Analysts predict tripling of Saudi Aramco profit as upstream earnings increase

Analysts predict tripling of Saudi Aramco profit as upstream earnings increase

All eyes will be on the size of Aramco’s dividend, which it maintained at $75 billion last year even as demand for crude and related products collapsed amid the COVID-19 pandemic.
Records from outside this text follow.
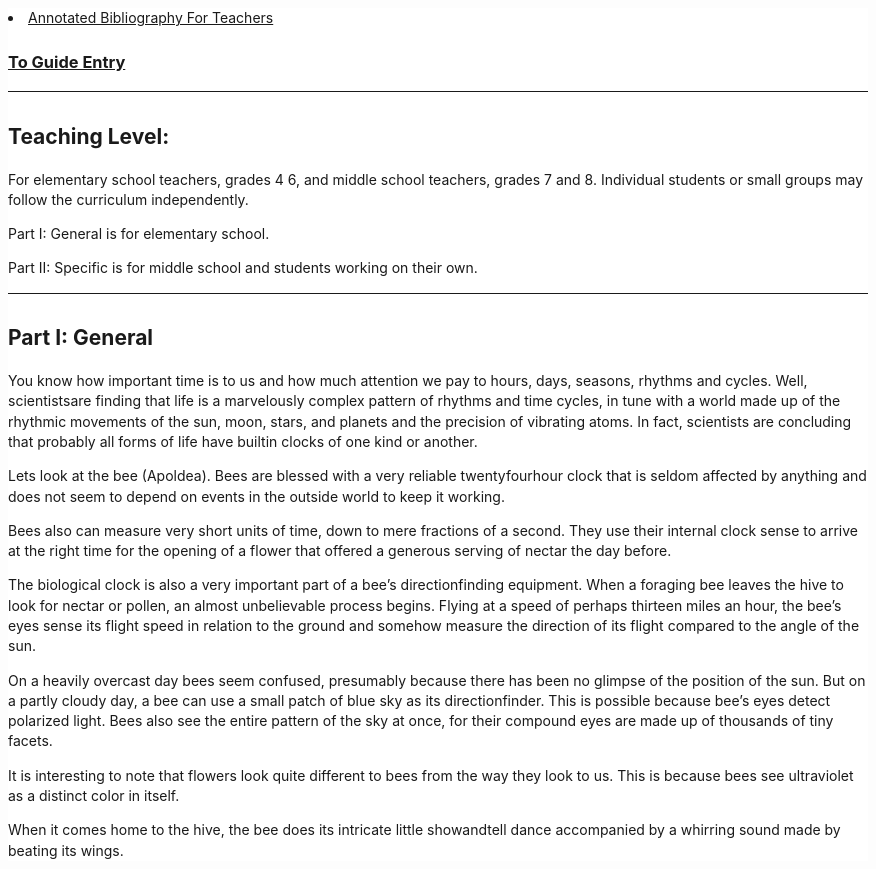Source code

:    </li>
  </a>
  <a href="#k">
   <li>
    Annotated Bibliography For Teachers
   </li>
  </a>
 </ul>
 <h3>
  <a href="../../../guides/1979/6/79.06.04.x.html">
   To Guide Entry
  </a>
 </h3>
<hr/>
 <h2>
  Teaching Level:
 </h2>
 For elementary school teachers, grades 4  6, and middle school teachers, grades 7 and 8. Individual students or small groups may follow the curriculum independently.
 <p>
  Part I: General is for elementary school.
 </p>
 <p>
  Part II: Specific is for middle school and students working on their own.
 </p>
<hr/>
 <h2>
  Part I: General
 </h2>
 You know how important time is to us and how much attention we pay to hours, days, seasons, rhythms and cycles. Well, scientistsare finding that life is a marvelously complex pattern of rhythms and time cycles, in tune with a world made up of the rhythmic movements of the sun, moon, stars, and planets and the precision of vibrating atoms. In fact, scientists are concluding that probably all forms of life have builtin clocks of one kind or another.
 <p>
  Lets look at the bee (Apoldea). Bees are blessed with a very reliable twentyfourhour clock that is seldom affected by anything and does not seem to depend on events in the outside world to keep it working.
 </p>
 <p>
  Bees also can measure very short units of time, down to mere fractions of a second. They use their internal clock sense to arrive at the right time for the opening of a flower that offered a generous serving of nectar the day before.
 </p>
 <p>
  The biological clock is also a very important part of a bee’s directionfinding equipment. When a foraging bee leaves the hive to look for nectar or pollen, an almost unbelievable process begins. Flying at a speed of perhaps thirteen miles an hour, the bee’s eyes sense its flight speed in relation to the ground and somehow measure the direction of its flight compared to the angle of the sun.
 </p>
 <p>
  On a heavily overcast day bees seem confused, presumably because there has been no glimpse of the position of the sun. But on a partly cloudy day, a bee can use a small patch of blue sky as its directionfinder. This is possible because bee’s eyes detect polarized light. Bees also see the entire pattern of the sky at once, for their compound eyes are made up of thousands of tiny facets.
 </p>
 <p>
  It is interesting to note that flowers look quite different to bees from the way they look to us. This is because bees see ultraviolet as a distinct color in itself.
 </p>
 <p>
  When it comes home to the hive, the bee does its intricate little showandtell dance accompanied by a whirring sound made by beating its wings.
 </p>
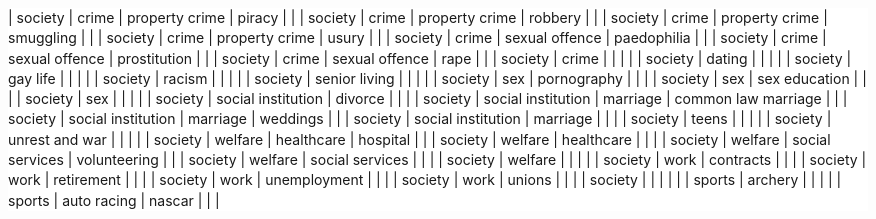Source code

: | society                   | crime                                  | property crime                         | piracy                         |                               |
| society                   | crime                                  | property crime                         | robbery                        |                               |
| society                   | crime                                  | property crime                         | smuggling                      |                               |
| society                   | crime                                  | property crime                         | usury                          |                               |
| society                   | crime                                  | sexual offence                         | paedophilia                    |                               |
| society                   | crime                                  | sexual offence                         | prostitution                   |                               |
| society                   | crime                                  | sexual offence                         | rape                           |                               |
| society                   | crime                                  |                                        |                                |                               |
| society                   | dating                                 |                                        |                                |                               |
| society                   | gay life                               |                                        |                                |                               |
| society                   | racism                                 |                                        |                                |                               |
| society                   | senior living                          |                                        |                                |                               |
| society                   | sex                                    | pornography                            |                                |                               |
| society                   | sex                                    | sex education                          |                                |                               |
| society                   | sex                                    |                                        |                                |                               |
| society                   | social institution                     | divorce                                |                                |                               |
| society                   | social institution                     | marriage                               | common law marriage            |                               |
| society                   | social institution                     | marriage                               | weddings                       |                               |
| society                   | social institution                     | marriage                               |                                |                               |
| society                   | teens                                  |                                        |                                |                               |
| society                   | unrest and war                         |                                        |                                |                               |
| society                   | welfare                                | healthcare                             | hospital                       |                               |
| society                   | welfare                                | healthcare                             |                                |                               |
| society                   | welfare                                | social services                        | volunteering                   |                               |
| society                   | welfare                                | social services                        |                                |                               |
| society                   | welfare                                |                                        |                                |                               |
| society                   | work                                   | contracts                              |                                |                               |
| society                   | work                                   | retirement                             |                                |                               |
| society                   | work                                   | unemployment                           |                                |                               |
| society                   | work                                   | unions                                 |                                |                               |
| society                   |                                        |                                        |                                |                               |
| sports                    | archery                                |                                        |                                |                               |
| sports                    | auto racing                            | nascar                                 |                                |                               |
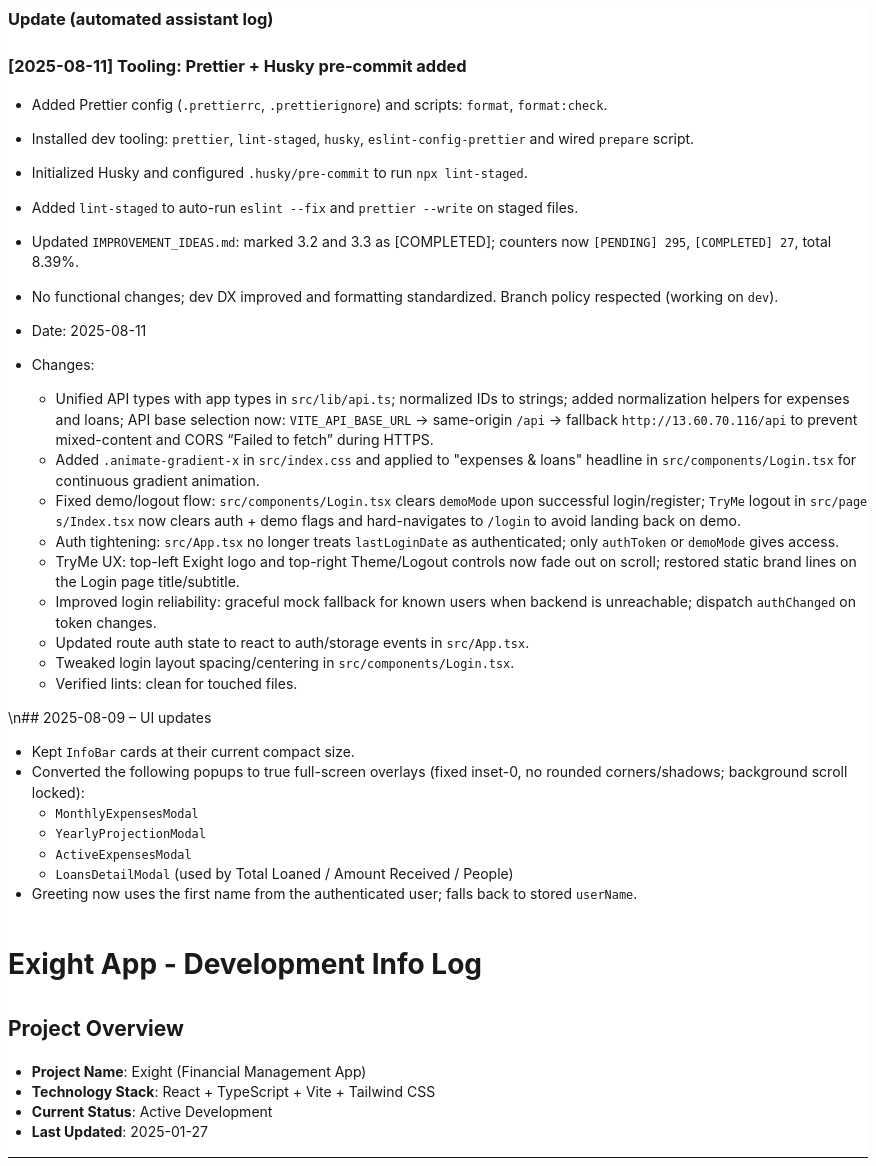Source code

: ### Update (automated assistant log)

### [2025-08-11] Tooling: Prettier + Husky pre-commit added

- Added Prettier config (`.prettierrc`, `.prettierignore`) and scripts: `format`, `format:check`.
- Installed dev tooling: `prettier`, `lint-staged`, `husky`, `eslint-config-prettier` and wired `prepare` script.
- Initialized Husky and configured `.husky/pre-commit` to run `npx lint-staged`.
- Added `lint-staged` to auto-run `eslint --fix` and `prettier --write` on staged files.
- Updated `IMPROVEMENT_IDEAS.md`: marked 3.2 and 3.3 as [COMPLETED]; counters now `[PENDING] 295`, `[COMPLETED] 27`, total 8.39%.
- No functional changes; dev DX improved and formatting standardized. Branch policy respected (working on `dev`).

- Date: 2025-08-11
- Changes:
  - Unified API types with app types in `src/lib/api.ts`; normalized IDs to strings; added normalization helpers for expenses and loans; API base selection now: `VITE_API_BASE_URL` → same-origin `/api` → fallback `http://13.60.70.116/api` to prevent mixed-content and CORS “Failed to fetch” during HTTPS.
  - Added `.animate-gradient-x` in `src/index.css` and applied to "expenses & loans" headline in `src/components/Login.tsx` for continuous gradient animation.
  - Fixed demo/logout flow: `src/components/Login.tsx` clears `demoMode` upon successful login/register; `TryMe` logout in `src/pages/Index.tsx` now clears auth + demo flags and hard-navigates to `/login` to avoid landing back on demo.
  - Auth tightening: `src/App.tsx` no longer treats `lastLoginDate` as authenticated; only `authToken` or `demoMode` gives access.
  - TryMe UX: top-left Exight logo and top-right Theme/Logout controls now fade out on scroll; restored static brand lines on the Login page title/subtitle.
  - Improved login reliability: graceful mock fallback for known users when backend is unreachable; dispatch `authChanged` on token changes.
  - Updated route auth state to react to auth/storage events in `src/App.tsx`.
  - Tweaked login layout spacing/centering in `src/components/Login.tsx`.
  - Verified lints: clean for touched files.

\n## 2025-08-09 – UI updates

- Kept `InfoBar` cards at their current compact size.
- Converted the following popups to true full-screen overlays (fixed inset-0, no rounded corners/shadows; background scroll locked):
  - `MonthlyExpensesModal`
  - `YearlyProjectionModal`
  - `ActiveExpensesModal`
  - `LoansDetailModal` (used by Total Loaned / Amount Received / People)
- Greeting now uses the first name from the authenticated user; falls back to stored `userName`.

# Exight App - Development Info Log

## Project Overview

- **Project Name**: Exight (Financial Management App)
- **Technology Stack**: React + TypeScript + Vite + Tailwind CSS
- **Current Status**: Active Development
- **Last Updated**: 2025-01-27

---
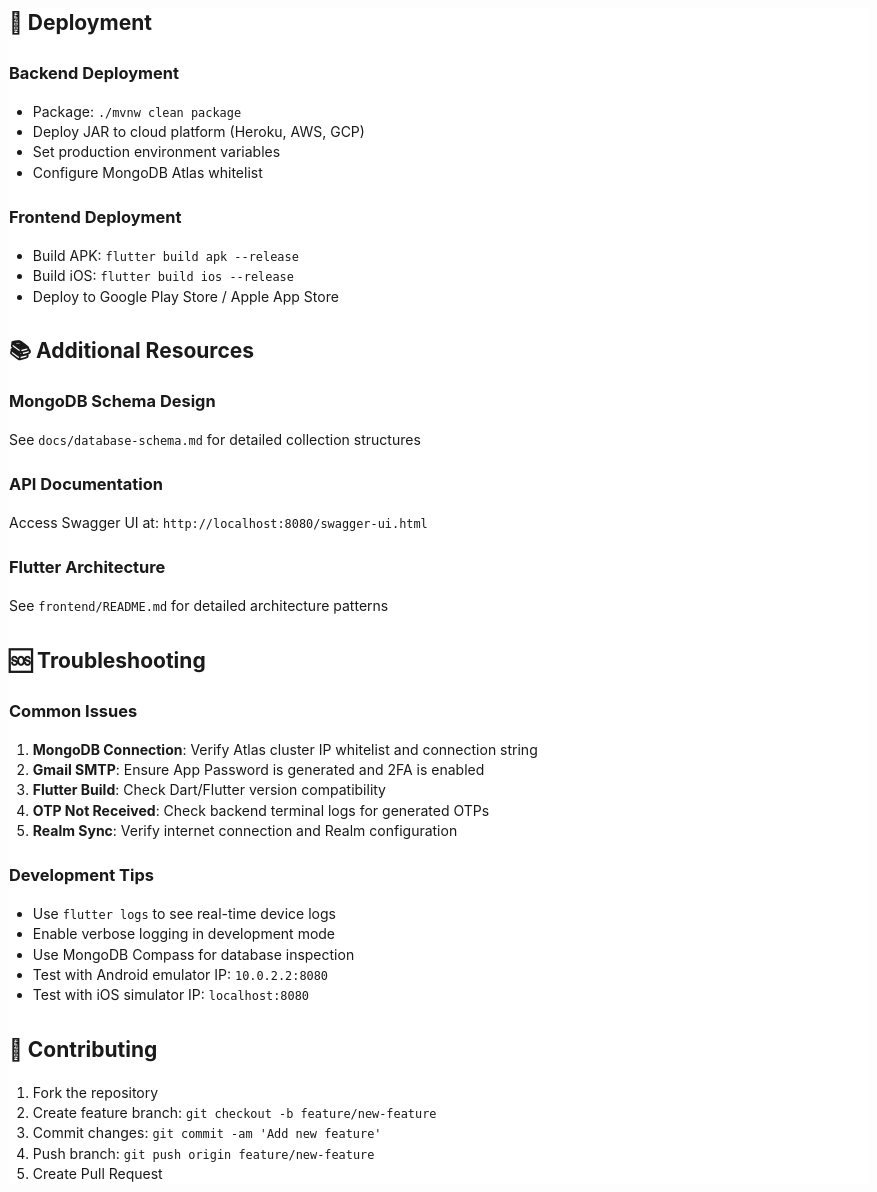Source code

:## 🚢 Deployment

### Backend Deployment
- Package: `./mvnw clean package`
- Deploy JAR to cloud platform (Heroku, AWS, GCP)
- Set production environment variables
- Configure MongoDB Atlas whitelist

### Frontend Deployment
- Build APK: `flutter build apk --release`
- Build iOS: `flutter build ios --release`
- Deploy to Google Play Store / Apple App Store

## 📚 Additional Resources

### MongoDB Schema Design
See `docs/database-schema.md` for detailed collection structures

### API Documentation
Access Swagger UI at: `http://localhost:8080/swagger-ui.html`

### Flutter Architecture
See `frontend/README.md` for detailed architecture patterns

## 🆘 Troubleshooting

### Common Issues

1. **MongoDB Connection**: Verify Atlas cluster IP whitelist and connection string
2. **Gmail SMTP**: Ensure App Password is generated and 2FA is enabled
3. **Flutter Build**: Check Dart/Flutter version compatibility
4. **OTP Not Received**: Check backend terminal logs for generated OTPs
5. **Realm Sync**: Verify internet connection and Realm configuration

### Development Tips
- Use `flutter logs` to see real-time device logs
- Enable verbose logging in development mode
- Use MongoDB Compass for database inspection
- Test with Android emulator IP: `10.0.2.2:8080`
- Test with iOS simulator IP: `localhost:8080`

## 🤝 Contributing

1. Fork the repository
2. Create feature branch: `git checkout -b feature/new-feature`
3. Commit changes: `git commit -am 'Add new feature'`
4. Push branch: `git push origin feature/new-feature`
5. Create Pull Request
Aramco had to turn to the debt market last year to help fund the dividend after its earnings plunged with the onset of the coronavirus pandemic, but oil prices have surged 40 percent in 2021 to around $70 a barrel as major economies reopen, and the rise in demand has enabled OPEC+ to ease output cuts they started early last year. “Aramco is the most sustainable dividends payer and didn’t cut the dividends in 2020, but we don’t expect growth in dividends since Aramco has not cut its dividends in the past when oil prices were lower,” Mazen Al-Sudairi, head of research at Al-Rajhi Capital, told Arab News. The Riyadh-based firm’s dividend is a crucial source of funding for the Saudi government, which is trying to narrow a budget deficit that widened to 12 percent of GDP last year. The world’s biggest energy company’s annual dividend of $75 billion is already the world’s biggest, but the oil producer may have to raise it to follow peers, according to BofA.